Given entries Block Start

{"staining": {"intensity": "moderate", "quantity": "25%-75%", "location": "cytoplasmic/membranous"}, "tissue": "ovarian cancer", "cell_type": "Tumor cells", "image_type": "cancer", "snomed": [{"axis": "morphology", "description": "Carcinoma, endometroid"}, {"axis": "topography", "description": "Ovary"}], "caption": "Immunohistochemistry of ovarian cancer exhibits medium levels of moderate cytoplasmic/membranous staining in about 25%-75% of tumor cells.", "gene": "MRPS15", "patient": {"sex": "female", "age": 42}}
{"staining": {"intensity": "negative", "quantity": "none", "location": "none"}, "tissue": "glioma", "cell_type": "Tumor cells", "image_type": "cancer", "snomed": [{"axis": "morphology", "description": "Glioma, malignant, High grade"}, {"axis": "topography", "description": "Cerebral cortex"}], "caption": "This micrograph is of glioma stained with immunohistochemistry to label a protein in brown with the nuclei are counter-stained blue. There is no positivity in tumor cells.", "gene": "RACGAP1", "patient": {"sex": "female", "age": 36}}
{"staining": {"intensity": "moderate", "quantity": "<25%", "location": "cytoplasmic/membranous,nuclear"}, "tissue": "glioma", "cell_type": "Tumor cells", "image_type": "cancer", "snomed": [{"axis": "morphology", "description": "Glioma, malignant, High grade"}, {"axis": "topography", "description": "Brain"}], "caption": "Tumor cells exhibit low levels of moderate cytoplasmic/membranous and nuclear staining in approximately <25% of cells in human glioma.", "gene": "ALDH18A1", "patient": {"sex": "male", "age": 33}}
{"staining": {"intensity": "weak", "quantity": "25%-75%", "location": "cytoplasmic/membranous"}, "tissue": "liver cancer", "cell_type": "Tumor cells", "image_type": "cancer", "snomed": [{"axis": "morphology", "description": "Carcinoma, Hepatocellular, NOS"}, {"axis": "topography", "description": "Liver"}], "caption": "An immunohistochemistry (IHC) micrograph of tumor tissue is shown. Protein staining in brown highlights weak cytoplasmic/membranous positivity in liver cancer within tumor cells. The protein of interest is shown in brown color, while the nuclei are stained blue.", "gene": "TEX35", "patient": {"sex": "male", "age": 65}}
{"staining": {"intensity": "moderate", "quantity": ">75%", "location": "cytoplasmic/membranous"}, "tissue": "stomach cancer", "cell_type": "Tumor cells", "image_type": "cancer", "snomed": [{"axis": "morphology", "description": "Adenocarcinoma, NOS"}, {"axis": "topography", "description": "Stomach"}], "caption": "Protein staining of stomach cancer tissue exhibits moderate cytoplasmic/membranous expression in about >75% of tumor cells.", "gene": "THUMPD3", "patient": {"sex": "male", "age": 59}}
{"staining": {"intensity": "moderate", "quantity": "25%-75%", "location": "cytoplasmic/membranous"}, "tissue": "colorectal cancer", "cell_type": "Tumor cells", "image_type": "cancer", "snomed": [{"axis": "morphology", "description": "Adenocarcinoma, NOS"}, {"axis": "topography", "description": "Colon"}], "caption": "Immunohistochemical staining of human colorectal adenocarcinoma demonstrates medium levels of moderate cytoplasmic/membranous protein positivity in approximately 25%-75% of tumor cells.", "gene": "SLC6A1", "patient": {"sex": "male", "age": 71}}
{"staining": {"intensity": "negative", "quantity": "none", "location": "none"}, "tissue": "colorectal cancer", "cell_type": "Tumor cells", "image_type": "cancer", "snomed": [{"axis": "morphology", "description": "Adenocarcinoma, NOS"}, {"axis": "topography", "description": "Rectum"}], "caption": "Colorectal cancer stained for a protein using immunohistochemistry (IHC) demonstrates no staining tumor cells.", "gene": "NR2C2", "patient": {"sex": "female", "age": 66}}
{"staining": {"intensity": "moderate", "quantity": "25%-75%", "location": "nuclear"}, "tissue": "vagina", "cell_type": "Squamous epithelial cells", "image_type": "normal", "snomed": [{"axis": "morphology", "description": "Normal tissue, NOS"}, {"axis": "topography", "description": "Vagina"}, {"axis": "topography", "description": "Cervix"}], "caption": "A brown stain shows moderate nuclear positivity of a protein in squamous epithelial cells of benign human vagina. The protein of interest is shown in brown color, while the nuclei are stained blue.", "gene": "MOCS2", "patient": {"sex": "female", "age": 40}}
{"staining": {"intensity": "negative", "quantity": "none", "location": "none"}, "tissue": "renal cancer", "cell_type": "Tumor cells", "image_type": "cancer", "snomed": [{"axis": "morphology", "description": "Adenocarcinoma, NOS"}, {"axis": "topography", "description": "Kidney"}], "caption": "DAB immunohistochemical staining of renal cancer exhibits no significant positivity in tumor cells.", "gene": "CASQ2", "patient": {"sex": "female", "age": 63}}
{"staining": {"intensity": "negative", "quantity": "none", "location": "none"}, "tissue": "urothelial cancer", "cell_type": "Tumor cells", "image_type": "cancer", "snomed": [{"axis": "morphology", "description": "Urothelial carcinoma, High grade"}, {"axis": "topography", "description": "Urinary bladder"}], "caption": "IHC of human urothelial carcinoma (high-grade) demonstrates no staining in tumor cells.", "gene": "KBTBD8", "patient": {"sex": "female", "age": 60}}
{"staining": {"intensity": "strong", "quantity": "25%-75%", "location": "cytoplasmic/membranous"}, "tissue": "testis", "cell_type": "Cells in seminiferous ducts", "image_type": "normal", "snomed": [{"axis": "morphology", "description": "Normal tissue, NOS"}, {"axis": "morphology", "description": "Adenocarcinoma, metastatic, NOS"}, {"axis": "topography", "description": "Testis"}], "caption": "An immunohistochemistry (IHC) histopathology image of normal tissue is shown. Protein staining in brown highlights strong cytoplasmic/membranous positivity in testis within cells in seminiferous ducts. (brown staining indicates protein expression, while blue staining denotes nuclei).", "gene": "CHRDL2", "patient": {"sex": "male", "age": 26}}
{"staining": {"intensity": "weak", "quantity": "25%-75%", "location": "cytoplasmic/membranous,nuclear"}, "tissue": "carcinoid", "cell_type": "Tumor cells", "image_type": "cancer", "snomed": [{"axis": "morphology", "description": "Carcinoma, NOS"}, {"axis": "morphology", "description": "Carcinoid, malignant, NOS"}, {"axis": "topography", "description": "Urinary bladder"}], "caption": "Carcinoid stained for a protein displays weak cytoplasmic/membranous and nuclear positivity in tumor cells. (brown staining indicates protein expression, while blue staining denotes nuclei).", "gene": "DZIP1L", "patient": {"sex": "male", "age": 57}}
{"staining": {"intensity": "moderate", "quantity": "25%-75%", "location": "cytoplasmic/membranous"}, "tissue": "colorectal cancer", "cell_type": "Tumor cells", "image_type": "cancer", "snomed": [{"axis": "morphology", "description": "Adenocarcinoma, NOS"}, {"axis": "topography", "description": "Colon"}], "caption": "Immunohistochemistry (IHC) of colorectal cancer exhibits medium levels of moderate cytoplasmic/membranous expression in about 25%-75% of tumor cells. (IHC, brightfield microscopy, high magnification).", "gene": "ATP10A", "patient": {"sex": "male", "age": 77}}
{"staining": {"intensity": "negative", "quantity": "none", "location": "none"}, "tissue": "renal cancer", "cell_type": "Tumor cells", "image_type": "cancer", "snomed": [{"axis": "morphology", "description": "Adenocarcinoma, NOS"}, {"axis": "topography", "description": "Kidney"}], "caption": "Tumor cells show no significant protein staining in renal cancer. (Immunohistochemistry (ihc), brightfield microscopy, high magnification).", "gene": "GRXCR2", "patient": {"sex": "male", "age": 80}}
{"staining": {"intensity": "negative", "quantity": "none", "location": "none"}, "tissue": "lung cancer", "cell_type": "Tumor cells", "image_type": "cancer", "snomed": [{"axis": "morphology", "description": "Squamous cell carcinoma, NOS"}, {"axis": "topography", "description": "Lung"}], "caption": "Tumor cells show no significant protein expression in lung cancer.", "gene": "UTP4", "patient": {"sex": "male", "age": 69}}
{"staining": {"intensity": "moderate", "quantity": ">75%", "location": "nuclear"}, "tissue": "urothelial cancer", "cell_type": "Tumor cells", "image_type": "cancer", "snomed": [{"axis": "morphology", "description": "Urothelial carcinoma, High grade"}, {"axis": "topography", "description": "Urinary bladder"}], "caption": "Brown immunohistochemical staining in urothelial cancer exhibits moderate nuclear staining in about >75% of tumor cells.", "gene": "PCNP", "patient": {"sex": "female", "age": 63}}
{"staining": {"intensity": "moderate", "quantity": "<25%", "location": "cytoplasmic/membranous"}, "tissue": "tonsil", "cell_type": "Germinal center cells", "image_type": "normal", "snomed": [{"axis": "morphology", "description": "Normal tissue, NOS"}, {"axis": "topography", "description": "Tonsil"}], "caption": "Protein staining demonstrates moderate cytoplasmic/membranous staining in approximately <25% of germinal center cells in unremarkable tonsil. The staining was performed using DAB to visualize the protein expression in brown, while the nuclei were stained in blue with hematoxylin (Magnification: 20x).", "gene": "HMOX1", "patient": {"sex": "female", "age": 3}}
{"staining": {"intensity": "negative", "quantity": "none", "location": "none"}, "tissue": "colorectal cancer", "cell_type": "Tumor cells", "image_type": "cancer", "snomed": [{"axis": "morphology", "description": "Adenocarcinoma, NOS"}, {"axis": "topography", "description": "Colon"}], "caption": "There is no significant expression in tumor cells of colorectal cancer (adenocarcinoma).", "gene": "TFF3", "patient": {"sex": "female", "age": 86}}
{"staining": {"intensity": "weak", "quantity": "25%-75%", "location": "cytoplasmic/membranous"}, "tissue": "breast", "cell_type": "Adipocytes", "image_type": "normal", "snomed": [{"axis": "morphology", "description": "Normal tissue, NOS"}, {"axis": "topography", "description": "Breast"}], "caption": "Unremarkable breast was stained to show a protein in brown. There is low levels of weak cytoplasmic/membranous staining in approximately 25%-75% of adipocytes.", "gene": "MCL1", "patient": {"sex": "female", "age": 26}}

Given entries Block End

> **Task**
Return all lines from the data above with "malignant" in them.

> **Answer box**
{"staining": {"intensity": "negative", "quantity": "none", "location": "none"}, "tissue": "glioma", "cell_type": "Tumor cells", "image_type": "cancer", "snomed": [{"axis": "morphology", "description": "Glioma, malignant, High grade"}, {"axis": "topography", "description": "Cerebral cortex"}], "caption": "This micrograph is of glioma stained with immunohistochemistry to label a protein in brown with the nuclei are counter-stained blue. There is no positivity in tumor cells.", "gene": "RACGAP1", "patient": {"sex": "female", "age": 36}}
{"staining": {"intensity": "moderate", "quantity": "<25%", "location": "cytoplasmic/membranous,nuclear"}, "tissue": "glioma", "cell_type": "Tumor cells", "image_type": "cancer", "snomed": [{"axis": "morphology", "description": "Glioma, malignant, High grade"}, {"axis": "topography", "description": "Brain"}], "caption": "Tumor cells exhibit low levels of moderate cytoplasmic/membranous and nuclear staining in approximately <25% of cells in human glioma.", "gene": "ALDH18A1", "patient": {"sex": "male", "age": 33}}
{"staining": {"intensity": "weak", "quantity": "25%-75%", "location": "cytoplasmic/membranous,nuclear"}, "tissue": "carcinoid", "cell_type": "Tumor cells", "image_type": "cancer", "snomed": [{"axis": "morphology", "description": "Carcinoma, NOS"}, {"axis": "morphology", "description": "Carcinoid, malignant, NOS"}, {"axis": "topography", "description": "Urinary bladder"}], "caption": "Carcinoid stained for a protein displays weak cytoplasmic/membranous and nuclear positivity in tumor cells. (brown staining indicates protein expression, while blue staining denotes nuclei).", "gene": "DZIP1L", "patient": {"sex": "male", "age": 57}}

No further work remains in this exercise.